[TASK STATEMENT] Where the word "Município" shows up in the entries below, please copy the whole line.

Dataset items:
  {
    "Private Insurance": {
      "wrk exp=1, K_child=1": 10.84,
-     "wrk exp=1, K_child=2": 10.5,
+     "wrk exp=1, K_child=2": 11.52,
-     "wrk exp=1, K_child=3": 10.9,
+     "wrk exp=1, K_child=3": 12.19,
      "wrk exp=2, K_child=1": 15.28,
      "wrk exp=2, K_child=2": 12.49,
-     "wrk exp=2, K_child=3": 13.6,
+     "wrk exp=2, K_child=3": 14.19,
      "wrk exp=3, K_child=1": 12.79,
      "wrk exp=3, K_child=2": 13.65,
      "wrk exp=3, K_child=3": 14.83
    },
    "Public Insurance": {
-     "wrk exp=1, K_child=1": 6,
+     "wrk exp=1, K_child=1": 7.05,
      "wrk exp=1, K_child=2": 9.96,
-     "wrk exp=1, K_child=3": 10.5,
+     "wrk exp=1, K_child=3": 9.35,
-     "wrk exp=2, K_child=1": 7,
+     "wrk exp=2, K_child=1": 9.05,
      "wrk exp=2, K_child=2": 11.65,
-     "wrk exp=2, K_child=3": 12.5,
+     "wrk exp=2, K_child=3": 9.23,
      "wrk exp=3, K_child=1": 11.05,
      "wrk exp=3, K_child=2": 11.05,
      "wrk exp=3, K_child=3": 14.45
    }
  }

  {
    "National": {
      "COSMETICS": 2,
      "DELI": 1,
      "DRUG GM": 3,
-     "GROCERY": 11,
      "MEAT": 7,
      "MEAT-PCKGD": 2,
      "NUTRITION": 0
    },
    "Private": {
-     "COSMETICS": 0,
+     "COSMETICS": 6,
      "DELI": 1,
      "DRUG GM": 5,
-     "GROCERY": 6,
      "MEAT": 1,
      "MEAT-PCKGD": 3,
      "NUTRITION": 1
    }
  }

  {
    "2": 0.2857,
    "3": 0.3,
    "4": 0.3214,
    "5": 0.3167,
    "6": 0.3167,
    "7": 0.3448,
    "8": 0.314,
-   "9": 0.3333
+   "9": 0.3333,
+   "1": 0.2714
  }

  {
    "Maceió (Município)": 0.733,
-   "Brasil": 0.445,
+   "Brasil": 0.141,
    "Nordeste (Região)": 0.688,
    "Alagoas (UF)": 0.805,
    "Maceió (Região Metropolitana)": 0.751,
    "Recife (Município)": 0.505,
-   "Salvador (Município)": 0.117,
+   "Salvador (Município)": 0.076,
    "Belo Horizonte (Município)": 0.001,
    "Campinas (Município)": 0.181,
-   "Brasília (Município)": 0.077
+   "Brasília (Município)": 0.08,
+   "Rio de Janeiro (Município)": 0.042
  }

* * *

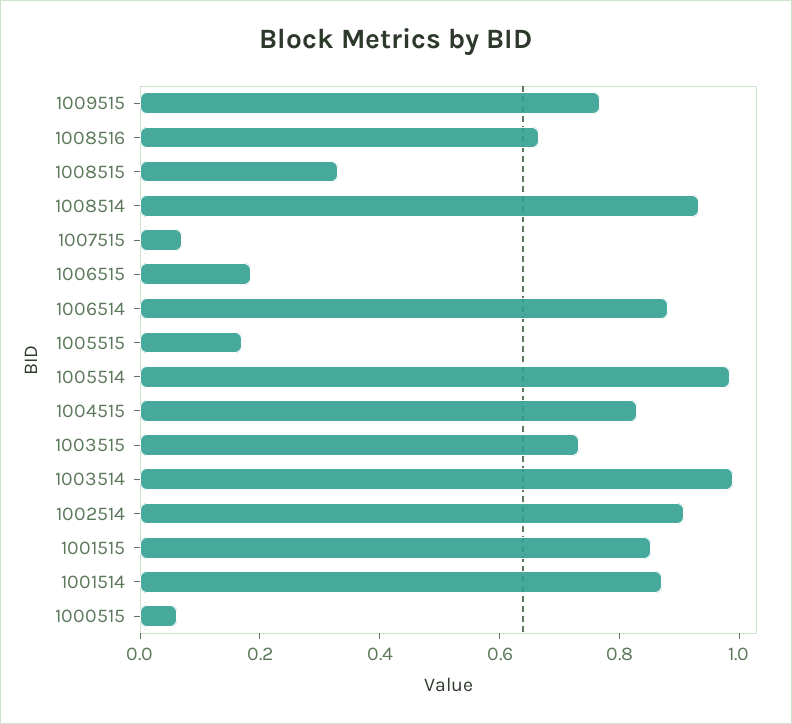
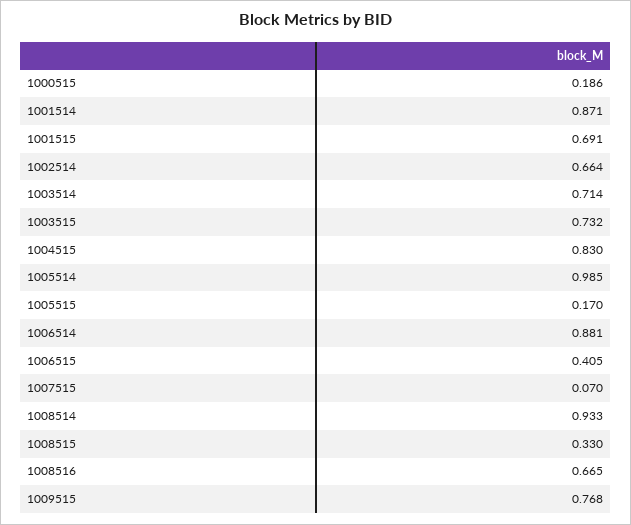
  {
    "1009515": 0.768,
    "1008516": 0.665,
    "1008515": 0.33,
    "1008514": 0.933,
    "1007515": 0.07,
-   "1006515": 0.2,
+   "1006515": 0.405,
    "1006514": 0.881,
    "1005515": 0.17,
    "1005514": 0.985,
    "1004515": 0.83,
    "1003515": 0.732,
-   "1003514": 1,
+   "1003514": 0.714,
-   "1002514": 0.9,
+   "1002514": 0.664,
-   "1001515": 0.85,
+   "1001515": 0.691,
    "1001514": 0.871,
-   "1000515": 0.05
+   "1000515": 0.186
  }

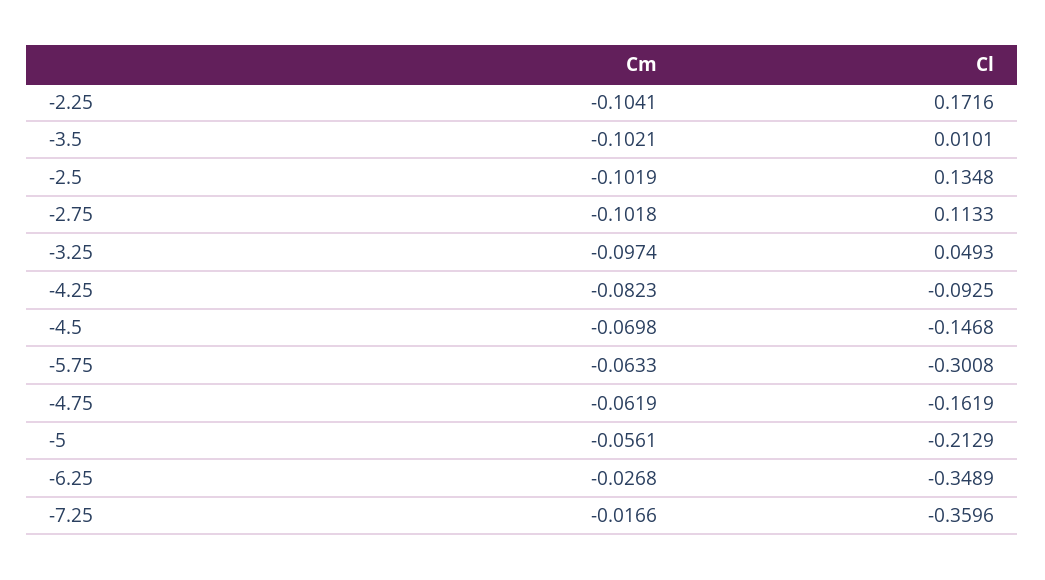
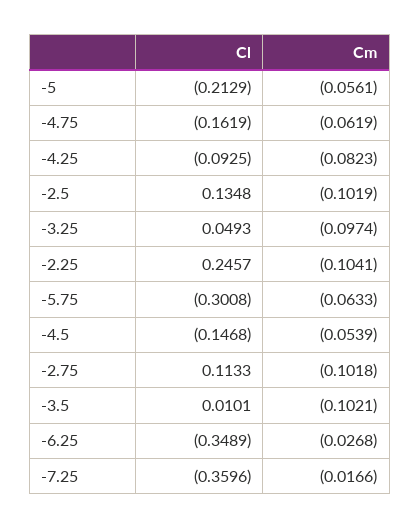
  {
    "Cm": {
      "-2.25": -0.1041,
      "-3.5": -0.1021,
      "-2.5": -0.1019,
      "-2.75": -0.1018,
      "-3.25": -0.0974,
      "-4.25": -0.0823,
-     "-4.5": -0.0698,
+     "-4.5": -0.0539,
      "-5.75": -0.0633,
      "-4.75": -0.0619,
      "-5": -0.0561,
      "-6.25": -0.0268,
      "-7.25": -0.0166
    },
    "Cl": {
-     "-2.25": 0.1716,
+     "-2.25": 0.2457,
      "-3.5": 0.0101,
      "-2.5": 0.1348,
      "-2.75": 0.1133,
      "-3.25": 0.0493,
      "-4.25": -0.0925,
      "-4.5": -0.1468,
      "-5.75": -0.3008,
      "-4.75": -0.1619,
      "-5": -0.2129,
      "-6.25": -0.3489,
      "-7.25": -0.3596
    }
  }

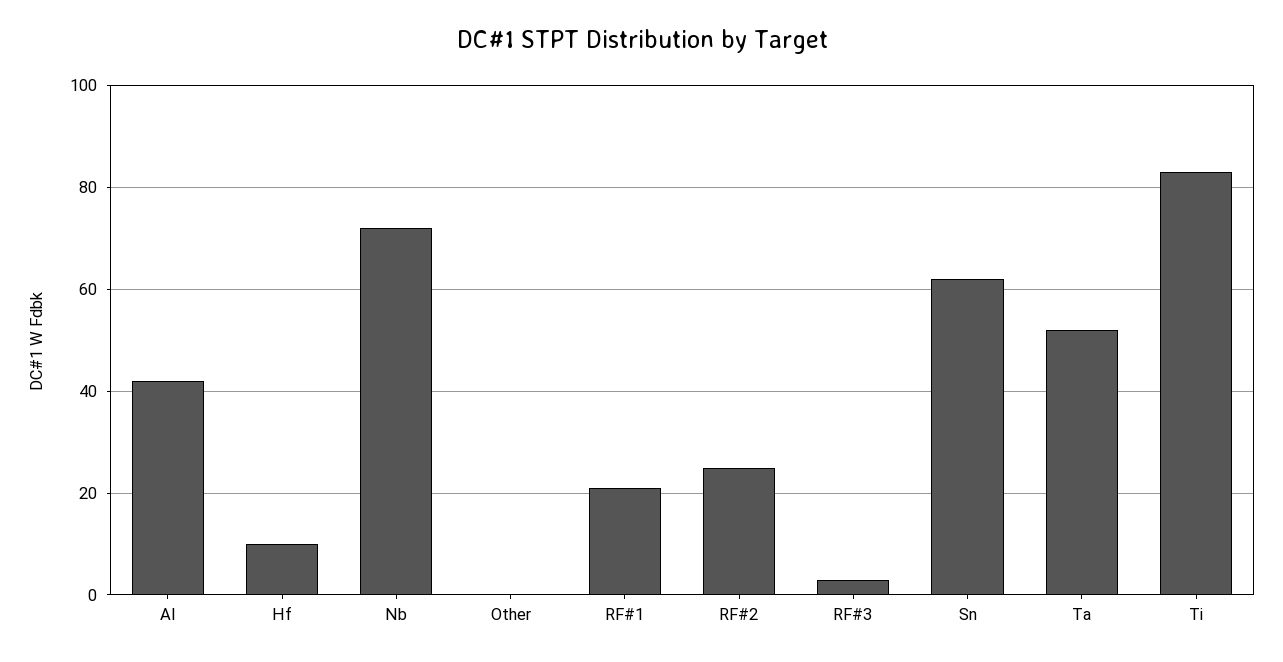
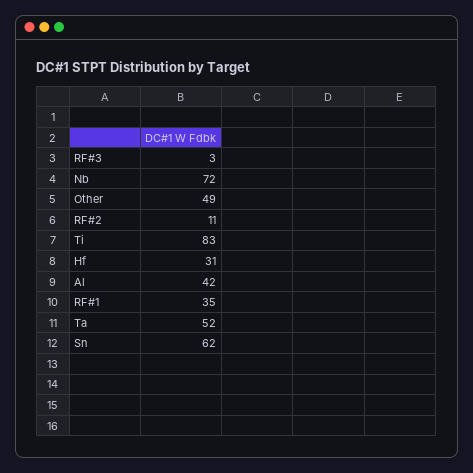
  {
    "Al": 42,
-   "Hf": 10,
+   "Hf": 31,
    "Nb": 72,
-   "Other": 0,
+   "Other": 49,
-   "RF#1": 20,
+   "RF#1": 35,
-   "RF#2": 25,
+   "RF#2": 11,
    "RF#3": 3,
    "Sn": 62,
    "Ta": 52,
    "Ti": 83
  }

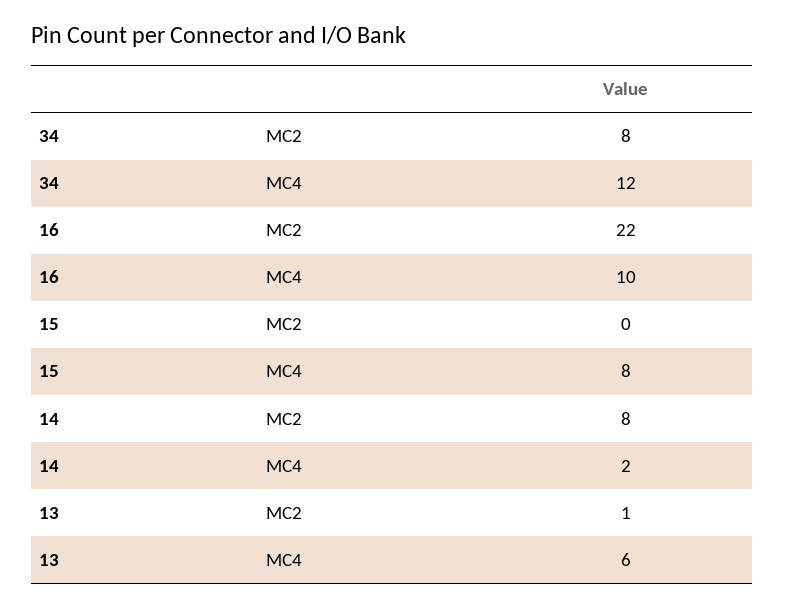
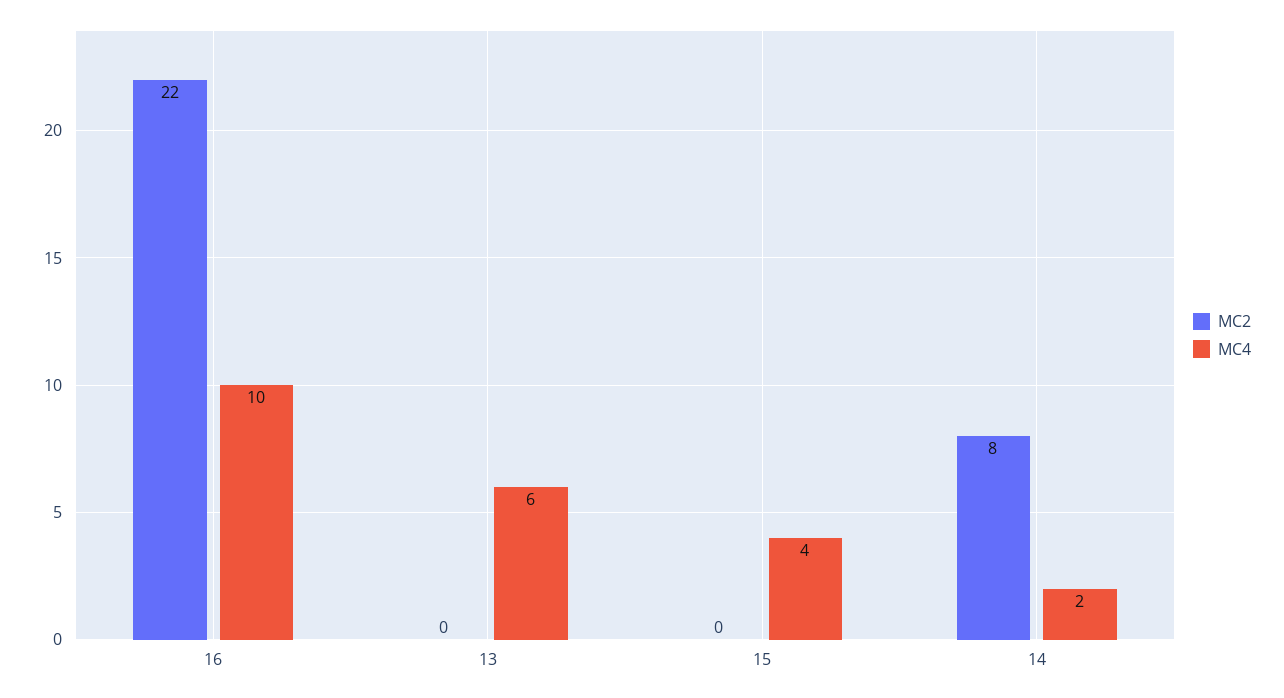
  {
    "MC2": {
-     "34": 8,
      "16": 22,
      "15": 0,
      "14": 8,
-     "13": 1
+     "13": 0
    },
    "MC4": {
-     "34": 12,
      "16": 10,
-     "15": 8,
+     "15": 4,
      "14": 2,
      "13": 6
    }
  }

[TASK RESULT]
    "Maceió (Município)": 0.733,
    "Recife (Município)": 0.505,
-   "Salvador (Município)": 0.117,
+   "Salvador (Município)": 0.076,
    "Belo Horizonte (Município)": 0.001,
    "Campinas (Município)": 0.181,
-   "Brasília (Município)": 0.077
+   "Brasília (Município)": 0.08,
+   "Rio de Janeiro (Município)": 0.042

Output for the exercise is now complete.